Since 2011, Agmon said, Israel has frequently rerouted planes so that they land in Eilat from the north, rather than the standard southern approach skirting the Egyptian frontier.
When the latter path is taken, planes bank sooner and more steeply over the Red Sea gulf to reduce their exposure to Taba.
In emergencies or rare low-visibility weather, Israel can redirect Eilat-bound aviation to Ovda, a semi-military airport 60 km (38 miles) inland. It also plans to open a new and bigger airport in Timna, 19 km (11 miles) to the north, by 2017. That would allow for the closure of Eilat’s cramped airport, whose sole runway hugs a tight strip of luxury beachfront resorts.
NO BLIND LUCK
Israel had a galvanising brush with MANPADs when al Qaeda tried to shoot down a planeload of its tourists over Kenya in 2002. Those two missiles happened to miss, but the Israelis scrambled to find a technological alternative to luck.

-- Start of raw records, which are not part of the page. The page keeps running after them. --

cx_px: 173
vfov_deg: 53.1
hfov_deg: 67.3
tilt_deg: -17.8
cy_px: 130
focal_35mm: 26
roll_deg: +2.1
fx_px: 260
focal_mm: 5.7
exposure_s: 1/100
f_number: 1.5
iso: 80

The result was C-Music, a bathtub-sized undercarriage pod designed by Elbit Systems Ltd.(ESLT.TA) which “blinds” incoming missiles’ heat-seeking warheads with a laser. As of last month, C-Music was being fitted on select jets from national carriers El Al, Arkia and Israir, with the Israeli government footing the $1.5 million unit cost, a security official said.

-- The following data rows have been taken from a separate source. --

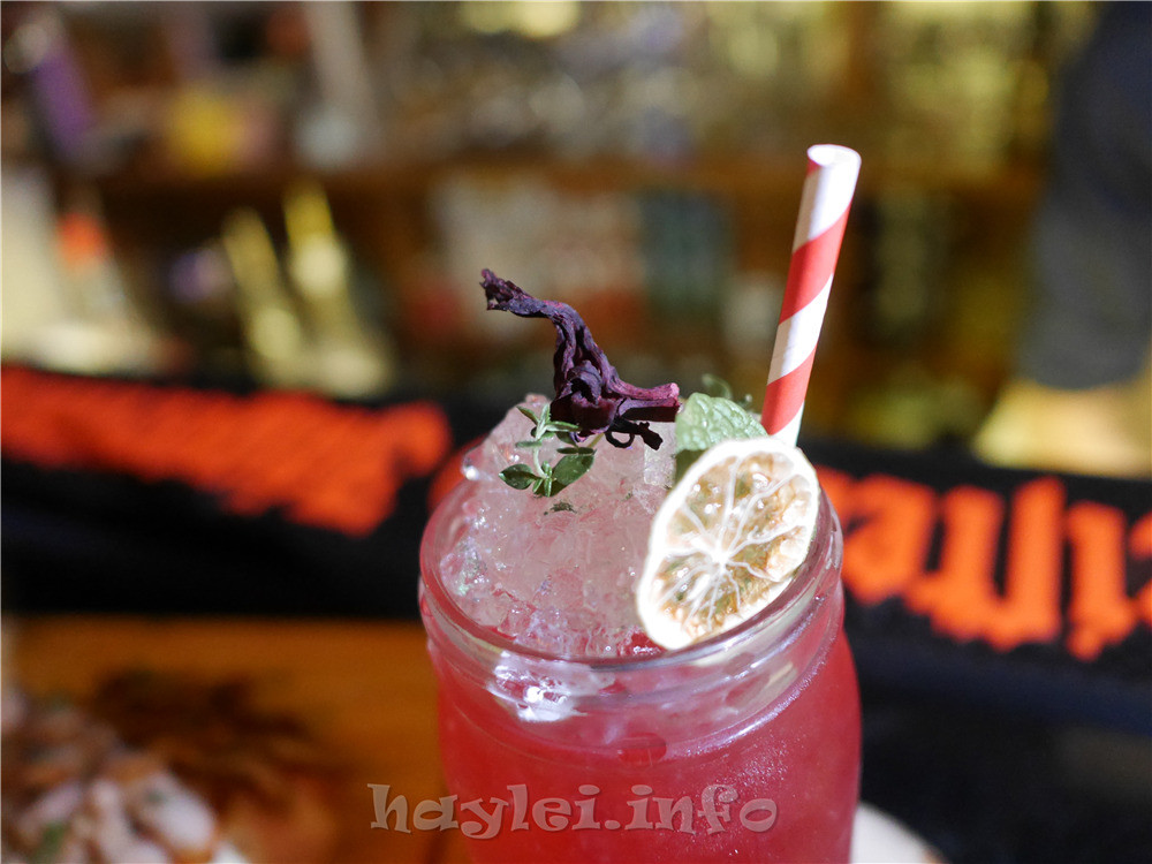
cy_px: 432
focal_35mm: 30
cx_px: 576
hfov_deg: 60.0
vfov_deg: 46.8
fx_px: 998
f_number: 1.7
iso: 3200
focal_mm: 15
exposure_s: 1/50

C-Music can be rotated among aircraft “in less than an hour, with the turn of a few screws”, the official said. That would allow Israel to decide at short notice whether to protect Eilat-bound flights, depending on the level of danger seen from Sinai.
“Yes, Eilat is a high priority, but there are other high-priority destinations,” the official said. “Much of the preventive work is being done by the forces on the ground.”

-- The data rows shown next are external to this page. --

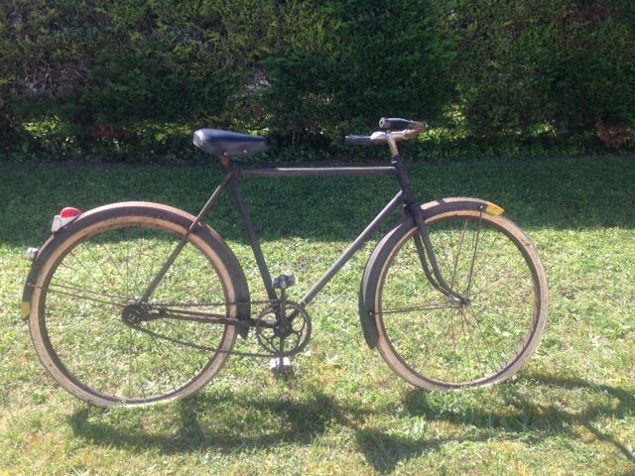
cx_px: 318
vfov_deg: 42.9
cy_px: 238
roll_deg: +1.7
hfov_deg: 55.4
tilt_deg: -11.8
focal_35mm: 33
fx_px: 605
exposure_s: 1/521
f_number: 2.4
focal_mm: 4.12
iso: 50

That referred to the hundreds of Israeli army lookouts, some in camouflaged ambush positions and others perched before surveillance screens in hi-tech bunkers, who strain to spot any unusual presence just over the border in Egypt whenever aircraft approach Eilat. Liaison officers free up telephone hotlines that might be needed for urgent calls to their Egyptian counterparts.
The Israelis assume MANPADs would be fired by two- or three-man crews, a presence hard to hide, though the towering and deeply fissured red buttes around Taba might provide some cover.
To overcome that, troops closely patrol the 5-metre (yard) high razor-wire border fence, guided by cameras that peer far into Egyptian territory with thermal imaging to spot body heat at night. Eilat is rowelled with 70 metre (210 foot) hilltop radar masts that help map out the frontier and movements there.
Israel has also occasionally deploying its Iron Dome aerial defence system in Eilat over the past few months.
The Sinai is largely demilitarised under the 1979 accord but Egypt, in coordination with Israel, has been increasing the troop presence there to tackle jihadis and arms traffic to Palestinians in the neighbouring Gaza Strip.
Top Egyptian army officers say they are liaising with Israel on Sinai. One senior army officer said: “the Egyptian army is prepared to handle a (major) operation against militants there but is delaying it until the internal situation calms on fears that such a move could trigger militant attacks in Cairo and other cities witnessing unrest”.
The Taba area’s sparsely distributed watchtowers and largely empty roads facing Israel suggest it has not received many reinforcements from Cairo. But Israeli commanders voice satisfaction with the responsiveness of Egyptian counterparts who, they say, quickly deploy to intercept anyone suspicious.
“Usually it takes no more than three phone calls (between the sides) and the problem is dealt with,” said one colonel.
An Israeli general, who like other army officers would not be named due to the sensitivity of the issue, told Reuters that Egyptian authorities were taking preventive action because they “understand that any fire on Eilat would do it terrible damage”.